She held my hand as the flight took off, but a little too firmly. She put her arm around my neck, tight enough to choke me. She squeezed and pinched and laughed when it caused pain. “That’s what the relationship between a stepmom and stepdaughter is supposed to be like” she giggled, looking out of the airplane window at the lights of the city she had grown up in becoming tiny specks.
We were on our first flight together towards Singapore where we would start our life as a family – she and her dad, my daughter and me.
“Hold on” I said to my new stepdaughter (who was later conferred the title of tween Princess). “ All the books I read said it was the step mom who was mean to the girl, not the other way around. This doesn’t look like Cinderella to me. Are you saying our story is going to be different?”
She smiled but didn’t reply.
“We should find a new name for our story.”
“How about Pinderella?’’ she ventured, with the diffidence of a ten year old who wasn’t sure about the turn her life was about to take.
And thus began the story of our life.
When my husband, HH (short for His Highness on account of the girls being named, Drama Queen and Princess in chronological order; or Handsome Husband, which is what he secretly wishes to be called) and I decided to get married, we braced ourselves for exciting times ahead. And five months later, it has been all that and more.
Becoming a mother is a unique and universal experience. Each woman who has given birth can attest to the contradictory feelings that motherhood sets off in us after months of pregnancy. While multi-tasking like never before, you feel inadequate. While dealing with the strength of maternal instinct, you grapple with vulnerability where your child is concerned. You love fiercely, live fully and revel in the maze of motherhood. A large part of motherhood is based on instinct, honed by the special relationship you had with your biological child in utero. How then to prepare for mothering a child who is now yours but who did not, as Kahlil Gibran puts it “come through you”?
Being a stepmom is tough and it begins with the title itself. No matter how old the child is, or who has been the primary caregiver, you are the one who starts with the wrong title. I never liked that term, with all its negative connotations, assumptions and behaviors.
Princess calls me “Ma”. I call her “my little girlie” when she is good and “Pinderella” when isn’t. She tells me about school as she sits on the kitchen counter while I cook. She sulks when I ask her to clean her room and makes faces when she has to eat veggies. I comb her hair. She teaches me how to swim. I ask her about her friends in the new school. She enquires about my job hunt. She borrows my sandals. I take her shopping. We bake sometimes. And talk for a few minutes each night before bed. She is learning to share her dad with me.
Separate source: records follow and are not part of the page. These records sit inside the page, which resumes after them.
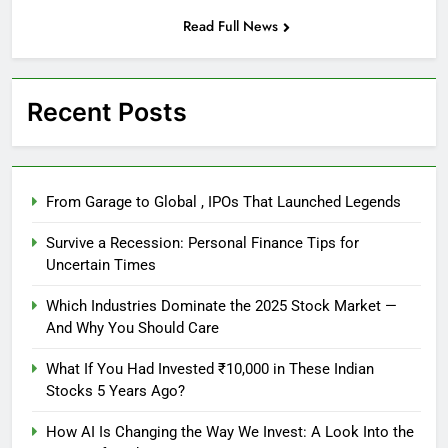
Read Full News
Recent Posts
From Garage to Global , IPOs That Launched Legends
Survive a Recession: Personal Finance Tips for
Uncertain Times
Which Industries Dominate the 2025 Stock Market —
And Why You Should Care
What If You Had Invested ₹10,000 in These Indian
Stocks 5 Years Ago?
How AI Is Changing the Way We Invest: A Look Into the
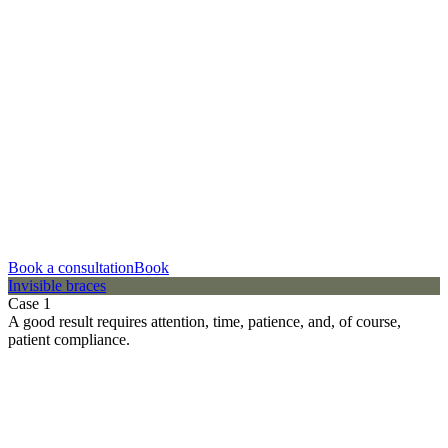
Book a consultation
Book
Invisible braces
Case 1
A good result requires attention, time, patience, and, of course,
patient compliance.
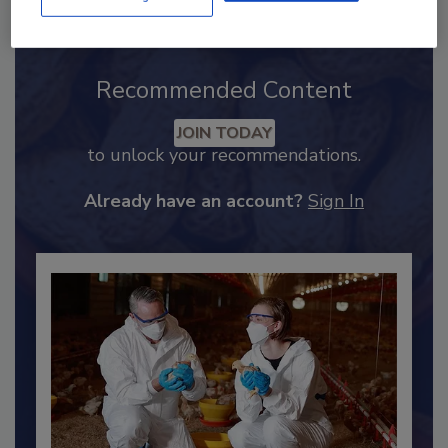
Recommended Content
JOIN TODAY
to unlock your recommendations.
Already have an account?
Sign In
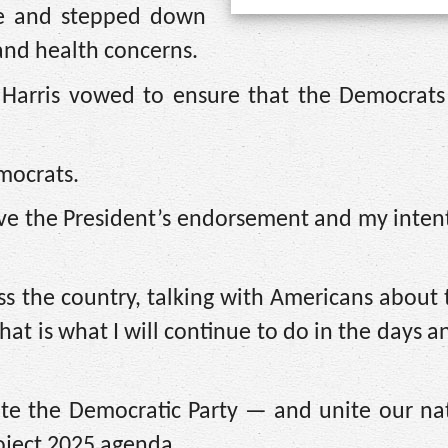
re and stepped down
 and health concerns.
 Harris vowed to ensure that the Democrats
mocrats.
ve the President’s endorsement and my intent
oss the country, talking with Americans about 
hat is what I will continue to do in the days 
ite the Democratic Party — and unite our na
oject 2025 agenda.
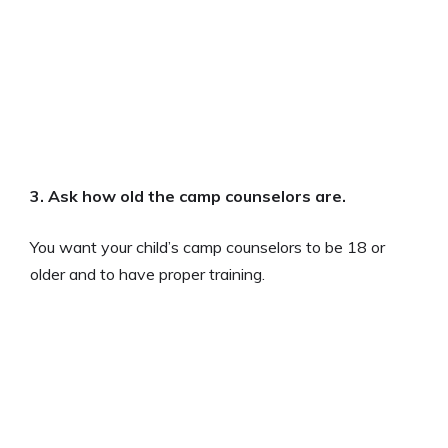
3.
Ask how old the camp counselors are
.
You want your child’s camp counselors to be 18 or
older and to have proper training.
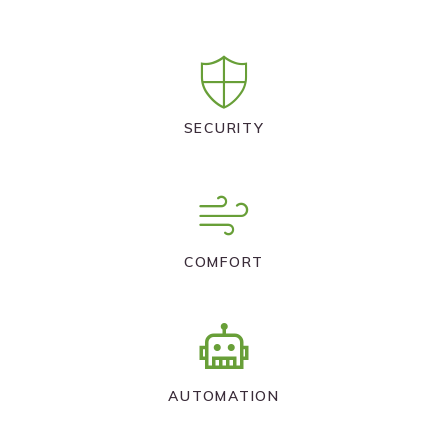
SECURITY
COMFORT
AUTOMATION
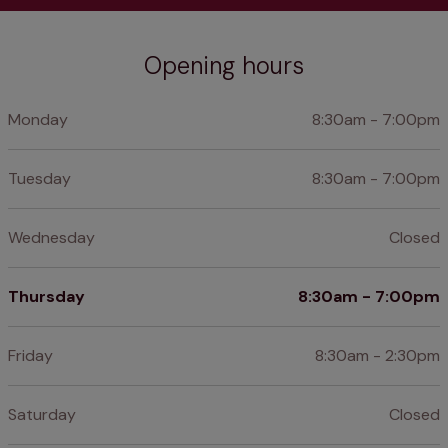
Opening hours
Monday
8:30am - 7:00pm
Tuesday
8:30am - 7:00pm
Wednesday
Closed
Thursday
8:30am - 7:00pm
Friday
8:30am - 2:30pm
Saturday
Closed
I am trying to see how best to help her turn into the bold, brave, beautiful young woman I know is hiding below the tantrums and tears that have been her coping mechanism thus far.
One day on a bus ride, we both observed a little baby, busy playing with his toes, the pacifier, a rattle and his mother’s hair.
“What did you want Drama Queen (DQ) to be before she was born, boy or girl?” Princess asked.
“I knew I would have a daughter” I replied.
“What did you want me to be?” she asked, tongue-in-cheek.
I was speechless.
I had always hoped to have another baby, a sibling for DQ. But life did not grant me the chance to have a biological one. Instead I was handed this child, many years after I gave up on that dream. I was not given the luxury to choose. It was a package deal, a husband plus his child. I embraced them both. This time around, I am learning to expand my heart further. Once again, a wife; once more, a mother.
The day after we got married, we visited the home of a childhood friend. His kids were friends with Princess just as their dad and HH had been all these years. The grandmother of the children was home that afternoon. HH introduced me as “Princess’ new mother.” I smiled in relief.
I will take the title of “new mother” for a while, until its time to graduate to just “mother”.
As Gibran says in “The Prophet”
“Your children are not your children.
They are the sons and daughters of Life’s longing for itself.
They come through you but not from you.
And though they are with you yet they belong not to you.
You may give them your love but not your thoughts,
For they have their own thoughts.
You may house their bodies but not their souls,
For their souls dwell in the house of tomorrow, which you cannot visit, not even in your dreams.
You may strive to be like them, but seek not to make them like you.
For life goes not backward nor tarries with yesterday.”